§ What this task involves: Which lines in the records below contain the string "Interessen"? Gather every one of them, treating uppercase and lowercase letters as different.

§ Source records:
..............................

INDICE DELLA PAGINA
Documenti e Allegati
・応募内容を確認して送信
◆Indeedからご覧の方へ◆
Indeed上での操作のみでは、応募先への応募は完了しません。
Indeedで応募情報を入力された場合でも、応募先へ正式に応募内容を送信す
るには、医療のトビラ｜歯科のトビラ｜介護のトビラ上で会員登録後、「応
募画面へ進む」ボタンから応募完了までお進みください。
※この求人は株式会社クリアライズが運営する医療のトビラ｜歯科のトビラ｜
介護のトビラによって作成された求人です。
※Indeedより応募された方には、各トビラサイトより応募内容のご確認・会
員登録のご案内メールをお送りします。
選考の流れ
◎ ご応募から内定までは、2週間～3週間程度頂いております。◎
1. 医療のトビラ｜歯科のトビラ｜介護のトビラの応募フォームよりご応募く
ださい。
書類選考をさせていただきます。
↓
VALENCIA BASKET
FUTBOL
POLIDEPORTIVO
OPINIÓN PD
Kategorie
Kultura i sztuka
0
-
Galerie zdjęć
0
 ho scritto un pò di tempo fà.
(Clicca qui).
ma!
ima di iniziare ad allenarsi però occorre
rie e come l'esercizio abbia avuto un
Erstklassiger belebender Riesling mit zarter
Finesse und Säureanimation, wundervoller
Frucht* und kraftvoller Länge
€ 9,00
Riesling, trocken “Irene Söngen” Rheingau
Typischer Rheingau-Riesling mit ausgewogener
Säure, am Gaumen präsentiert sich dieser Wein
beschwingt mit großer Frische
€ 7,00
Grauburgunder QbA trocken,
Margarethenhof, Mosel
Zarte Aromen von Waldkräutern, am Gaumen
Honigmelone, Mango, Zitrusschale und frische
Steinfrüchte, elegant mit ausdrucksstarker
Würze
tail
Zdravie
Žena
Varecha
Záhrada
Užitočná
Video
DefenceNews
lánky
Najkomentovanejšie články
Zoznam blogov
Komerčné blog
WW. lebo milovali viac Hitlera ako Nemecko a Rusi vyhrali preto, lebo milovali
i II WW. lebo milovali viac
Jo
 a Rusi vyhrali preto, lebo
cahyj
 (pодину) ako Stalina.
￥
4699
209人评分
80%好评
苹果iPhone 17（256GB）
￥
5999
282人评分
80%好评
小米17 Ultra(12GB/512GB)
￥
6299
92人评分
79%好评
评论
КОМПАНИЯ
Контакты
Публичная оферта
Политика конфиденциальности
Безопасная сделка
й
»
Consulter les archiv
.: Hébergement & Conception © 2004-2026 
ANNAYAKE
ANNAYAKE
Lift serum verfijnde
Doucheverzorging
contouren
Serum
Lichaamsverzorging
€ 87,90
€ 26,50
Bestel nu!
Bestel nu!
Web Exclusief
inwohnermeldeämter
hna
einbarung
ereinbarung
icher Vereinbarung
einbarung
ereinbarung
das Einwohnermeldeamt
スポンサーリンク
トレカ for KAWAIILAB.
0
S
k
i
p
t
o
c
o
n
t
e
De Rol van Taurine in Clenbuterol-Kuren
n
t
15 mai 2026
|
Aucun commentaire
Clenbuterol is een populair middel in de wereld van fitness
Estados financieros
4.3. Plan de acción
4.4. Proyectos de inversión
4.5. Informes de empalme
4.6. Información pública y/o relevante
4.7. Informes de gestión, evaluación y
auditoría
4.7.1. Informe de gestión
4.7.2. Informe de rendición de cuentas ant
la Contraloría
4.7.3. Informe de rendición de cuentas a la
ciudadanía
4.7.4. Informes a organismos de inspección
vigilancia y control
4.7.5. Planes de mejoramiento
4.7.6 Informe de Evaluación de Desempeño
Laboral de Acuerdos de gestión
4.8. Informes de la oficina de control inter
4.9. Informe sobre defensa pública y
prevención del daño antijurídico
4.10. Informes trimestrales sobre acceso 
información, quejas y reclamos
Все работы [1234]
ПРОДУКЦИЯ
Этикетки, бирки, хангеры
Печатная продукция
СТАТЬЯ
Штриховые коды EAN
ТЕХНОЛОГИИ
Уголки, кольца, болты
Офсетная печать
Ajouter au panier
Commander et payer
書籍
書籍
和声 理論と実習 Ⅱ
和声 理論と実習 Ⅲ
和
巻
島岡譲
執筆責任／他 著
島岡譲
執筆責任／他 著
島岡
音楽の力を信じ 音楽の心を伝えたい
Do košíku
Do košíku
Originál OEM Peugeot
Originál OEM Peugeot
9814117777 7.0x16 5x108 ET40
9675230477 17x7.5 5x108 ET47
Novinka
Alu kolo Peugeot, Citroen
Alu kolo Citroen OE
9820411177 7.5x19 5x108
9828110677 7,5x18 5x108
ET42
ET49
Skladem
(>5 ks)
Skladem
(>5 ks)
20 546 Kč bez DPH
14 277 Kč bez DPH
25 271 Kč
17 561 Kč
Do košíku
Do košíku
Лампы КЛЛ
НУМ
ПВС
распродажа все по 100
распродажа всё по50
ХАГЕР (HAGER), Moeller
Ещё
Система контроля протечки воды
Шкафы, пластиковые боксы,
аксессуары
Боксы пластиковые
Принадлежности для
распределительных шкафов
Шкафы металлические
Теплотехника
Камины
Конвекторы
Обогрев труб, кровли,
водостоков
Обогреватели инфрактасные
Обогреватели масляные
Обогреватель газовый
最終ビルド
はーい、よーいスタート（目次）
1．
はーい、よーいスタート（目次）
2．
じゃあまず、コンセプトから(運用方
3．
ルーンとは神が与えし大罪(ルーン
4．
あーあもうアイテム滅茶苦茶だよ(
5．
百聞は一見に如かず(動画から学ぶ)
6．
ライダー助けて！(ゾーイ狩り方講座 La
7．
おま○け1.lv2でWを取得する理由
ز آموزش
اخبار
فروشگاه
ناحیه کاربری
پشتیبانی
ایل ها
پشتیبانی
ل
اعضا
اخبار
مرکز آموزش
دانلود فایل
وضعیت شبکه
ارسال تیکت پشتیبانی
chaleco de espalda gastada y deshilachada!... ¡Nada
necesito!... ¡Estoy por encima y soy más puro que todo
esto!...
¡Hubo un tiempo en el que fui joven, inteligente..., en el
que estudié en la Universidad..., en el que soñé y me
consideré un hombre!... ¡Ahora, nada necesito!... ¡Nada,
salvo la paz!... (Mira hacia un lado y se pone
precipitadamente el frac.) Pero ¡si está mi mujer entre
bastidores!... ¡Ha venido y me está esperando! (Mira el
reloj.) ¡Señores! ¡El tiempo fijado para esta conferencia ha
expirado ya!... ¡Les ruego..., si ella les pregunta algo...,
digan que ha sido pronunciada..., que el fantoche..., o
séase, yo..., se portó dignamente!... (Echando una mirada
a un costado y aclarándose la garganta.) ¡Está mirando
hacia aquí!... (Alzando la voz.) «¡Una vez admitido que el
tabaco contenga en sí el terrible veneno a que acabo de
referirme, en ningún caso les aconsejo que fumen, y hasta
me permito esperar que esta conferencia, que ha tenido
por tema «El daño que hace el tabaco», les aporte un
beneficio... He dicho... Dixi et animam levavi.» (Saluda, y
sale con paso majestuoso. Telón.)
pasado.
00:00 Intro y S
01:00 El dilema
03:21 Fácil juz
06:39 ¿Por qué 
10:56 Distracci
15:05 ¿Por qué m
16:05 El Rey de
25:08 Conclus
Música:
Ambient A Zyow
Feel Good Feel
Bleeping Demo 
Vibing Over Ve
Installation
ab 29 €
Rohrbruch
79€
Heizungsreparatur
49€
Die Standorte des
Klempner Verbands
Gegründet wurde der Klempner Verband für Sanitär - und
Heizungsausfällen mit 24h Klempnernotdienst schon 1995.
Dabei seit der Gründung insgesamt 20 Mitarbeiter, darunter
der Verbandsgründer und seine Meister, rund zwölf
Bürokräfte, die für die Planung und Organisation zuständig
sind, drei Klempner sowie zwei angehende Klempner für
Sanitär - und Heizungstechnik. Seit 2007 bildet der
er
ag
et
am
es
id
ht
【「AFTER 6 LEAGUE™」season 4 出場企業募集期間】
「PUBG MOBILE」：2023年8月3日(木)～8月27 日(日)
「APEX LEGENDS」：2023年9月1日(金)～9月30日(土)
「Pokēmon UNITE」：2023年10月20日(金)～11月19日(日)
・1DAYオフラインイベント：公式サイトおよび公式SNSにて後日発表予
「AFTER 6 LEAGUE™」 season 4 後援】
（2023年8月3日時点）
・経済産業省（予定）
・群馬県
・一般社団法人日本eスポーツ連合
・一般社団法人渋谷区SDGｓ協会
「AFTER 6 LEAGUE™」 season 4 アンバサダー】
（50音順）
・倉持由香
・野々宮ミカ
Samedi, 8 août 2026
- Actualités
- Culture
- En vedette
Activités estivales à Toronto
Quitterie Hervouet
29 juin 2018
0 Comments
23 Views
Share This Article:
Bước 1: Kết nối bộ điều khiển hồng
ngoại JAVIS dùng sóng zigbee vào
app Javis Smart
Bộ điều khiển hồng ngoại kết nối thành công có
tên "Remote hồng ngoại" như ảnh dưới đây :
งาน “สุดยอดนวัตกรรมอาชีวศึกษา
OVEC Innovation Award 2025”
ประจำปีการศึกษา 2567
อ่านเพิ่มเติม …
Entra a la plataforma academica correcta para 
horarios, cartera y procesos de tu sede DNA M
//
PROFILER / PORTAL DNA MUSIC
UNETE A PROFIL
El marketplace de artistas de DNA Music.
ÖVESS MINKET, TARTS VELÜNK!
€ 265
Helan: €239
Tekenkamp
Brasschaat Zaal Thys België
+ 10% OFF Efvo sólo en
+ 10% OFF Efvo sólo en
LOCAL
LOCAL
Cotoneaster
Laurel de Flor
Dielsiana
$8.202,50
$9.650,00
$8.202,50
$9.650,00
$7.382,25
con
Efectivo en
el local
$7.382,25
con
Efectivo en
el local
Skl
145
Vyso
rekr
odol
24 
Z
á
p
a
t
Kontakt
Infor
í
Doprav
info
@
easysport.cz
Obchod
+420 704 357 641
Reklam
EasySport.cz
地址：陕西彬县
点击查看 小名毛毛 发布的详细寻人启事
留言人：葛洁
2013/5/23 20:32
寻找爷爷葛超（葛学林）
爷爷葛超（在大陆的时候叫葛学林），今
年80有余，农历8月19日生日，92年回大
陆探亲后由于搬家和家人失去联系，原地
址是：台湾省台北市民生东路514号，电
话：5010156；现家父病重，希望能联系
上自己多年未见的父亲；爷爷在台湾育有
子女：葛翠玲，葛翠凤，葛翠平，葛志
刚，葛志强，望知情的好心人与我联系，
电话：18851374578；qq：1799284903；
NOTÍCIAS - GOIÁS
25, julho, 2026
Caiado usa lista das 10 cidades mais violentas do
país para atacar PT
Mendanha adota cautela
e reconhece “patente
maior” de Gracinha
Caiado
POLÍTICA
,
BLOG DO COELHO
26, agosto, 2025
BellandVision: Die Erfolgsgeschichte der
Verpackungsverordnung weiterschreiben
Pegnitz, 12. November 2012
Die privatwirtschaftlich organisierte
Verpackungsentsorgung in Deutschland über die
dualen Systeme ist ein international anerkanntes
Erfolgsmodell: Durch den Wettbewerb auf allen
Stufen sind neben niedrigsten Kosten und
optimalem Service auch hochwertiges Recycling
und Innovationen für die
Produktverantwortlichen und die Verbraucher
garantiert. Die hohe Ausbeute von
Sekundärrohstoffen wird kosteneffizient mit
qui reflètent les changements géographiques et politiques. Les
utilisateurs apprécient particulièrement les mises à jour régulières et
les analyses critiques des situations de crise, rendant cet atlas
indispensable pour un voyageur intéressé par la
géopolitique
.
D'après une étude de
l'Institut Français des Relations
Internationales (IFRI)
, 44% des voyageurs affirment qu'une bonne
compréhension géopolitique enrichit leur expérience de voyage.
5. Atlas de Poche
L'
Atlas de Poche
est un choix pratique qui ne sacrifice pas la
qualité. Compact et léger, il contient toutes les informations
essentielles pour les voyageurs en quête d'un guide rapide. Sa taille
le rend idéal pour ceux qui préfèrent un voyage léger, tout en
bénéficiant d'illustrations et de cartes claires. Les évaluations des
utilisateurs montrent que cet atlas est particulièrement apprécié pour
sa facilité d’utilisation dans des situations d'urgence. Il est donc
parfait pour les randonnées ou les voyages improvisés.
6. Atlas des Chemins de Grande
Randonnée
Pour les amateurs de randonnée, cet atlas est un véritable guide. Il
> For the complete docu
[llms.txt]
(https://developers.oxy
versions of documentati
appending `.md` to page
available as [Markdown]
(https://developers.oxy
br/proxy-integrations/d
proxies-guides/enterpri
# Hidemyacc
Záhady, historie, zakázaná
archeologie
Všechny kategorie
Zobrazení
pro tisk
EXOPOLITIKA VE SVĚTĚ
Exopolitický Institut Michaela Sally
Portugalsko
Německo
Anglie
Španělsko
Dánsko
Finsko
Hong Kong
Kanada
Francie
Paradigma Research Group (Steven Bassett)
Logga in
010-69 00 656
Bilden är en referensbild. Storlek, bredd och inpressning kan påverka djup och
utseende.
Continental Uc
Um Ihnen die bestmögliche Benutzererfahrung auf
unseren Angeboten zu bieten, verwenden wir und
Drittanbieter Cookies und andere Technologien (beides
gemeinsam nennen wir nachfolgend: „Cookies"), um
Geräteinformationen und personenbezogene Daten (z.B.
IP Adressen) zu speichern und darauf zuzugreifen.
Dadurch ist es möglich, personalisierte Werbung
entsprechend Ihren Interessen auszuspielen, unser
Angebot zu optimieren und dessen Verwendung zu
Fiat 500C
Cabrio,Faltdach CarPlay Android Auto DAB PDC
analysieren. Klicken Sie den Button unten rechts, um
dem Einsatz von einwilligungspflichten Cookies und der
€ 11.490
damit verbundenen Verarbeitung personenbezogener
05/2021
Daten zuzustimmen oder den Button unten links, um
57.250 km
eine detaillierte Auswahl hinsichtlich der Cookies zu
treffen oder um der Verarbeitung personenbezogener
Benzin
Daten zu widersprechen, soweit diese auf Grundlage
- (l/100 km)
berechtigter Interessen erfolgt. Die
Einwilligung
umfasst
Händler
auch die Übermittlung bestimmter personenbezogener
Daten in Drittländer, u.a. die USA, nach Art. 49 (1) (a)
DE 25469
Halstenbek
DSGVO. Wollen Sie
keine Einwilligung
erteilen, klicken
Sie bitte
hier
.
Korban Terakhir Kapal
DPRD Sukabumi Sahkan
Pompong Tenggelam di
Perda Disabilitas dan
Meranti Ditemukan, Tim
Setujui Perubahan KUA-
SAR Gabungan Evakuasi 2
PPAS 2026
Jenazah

..............................

§ Problem solution:
entsprechend Ihren Interessen auszuspielen, unser
berechtigter Interessen erfolgt. Die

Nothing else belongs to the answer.